* AUFGABENSTELLUNG *
1) Mit welchem Programm versucht sich Paraneuros laut dem Forenthread zu VectorArt an Vektorgrafik?
2) Gib aus dem Forenthread zu VectorArt den Abschnitt wortgetreu wieder, der mit den Worten „Aber bei meinem“ beginnt und mit „sag's jetzt gnadenlos.“ endet.

* AUSGANGSTEXT *
# VectorArt hilfe mit Mund



## Paraneuros (18. April 2007)

Hi,
wie ihr im Anhang entnehmen könnt versuche ich mich gerade an VectorArt mit Adobe Illustrator CS 2.
Aber bei meinem ersten Versuch bekomme ich die gesichtszüge des Mundes nicht hin.
Wäre super wenn sich das mal jemand anschaut und mir vieleicht hilft.
Danke

Hier die Datei


----------



## Beppone (19. April 2007)

uups. Nimm's bitte nicht persönlich, aber ich sag's jetzt gnadenlos.

Mund und Gesichtsproportionen sind in der Tat heftig. Was soll der dunkle Streifen auf Kinnhöhe sein? Bart? Oder Schatten unter dem Unterkiefer?

Der Mund ist zu klein, sitzt zu tief, ist zu rund (oder pfeift der Mensch?), wirkt eher "püppchenhaft".

Wenn das ein Mann werden soll, würde ich die Oberlippe schmäler als die Unterlippe halten. Es gibt Zeichenkurse für Portraits, sicher auch online, schau dich vielleicht erstmal dort um.

Abgesehen davon glaube ich, daß du mit einem Programm dieser Leistungsklasse (Illustrator CS2) einfach überfordert scheinst. Die 500,- EUR wären besser in Kurse und Freeware investiert gewesen...

* GEGEBENE DATEN *
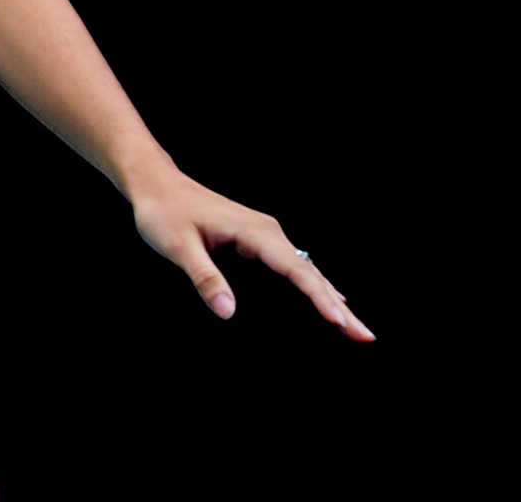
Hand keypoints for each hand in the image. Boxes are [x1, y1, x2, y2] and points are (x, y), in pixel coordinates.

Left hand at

* ANTWORTEN *
1) Mit Adobe Illustrator CS 2.

2)
Aber bei meinem ersten Versuch bekomme ich die gesichtszüge des Mundes nicht hin.
Wäre super wenn sich das mal jemand anschaut und mir vieleicht hilft.
Danke

Hier die Datei


----------



## Beppone (19. April 2007)

uups. Nimm's bitte nicht persönlich, aber ich sag's jetzt gnadenlos.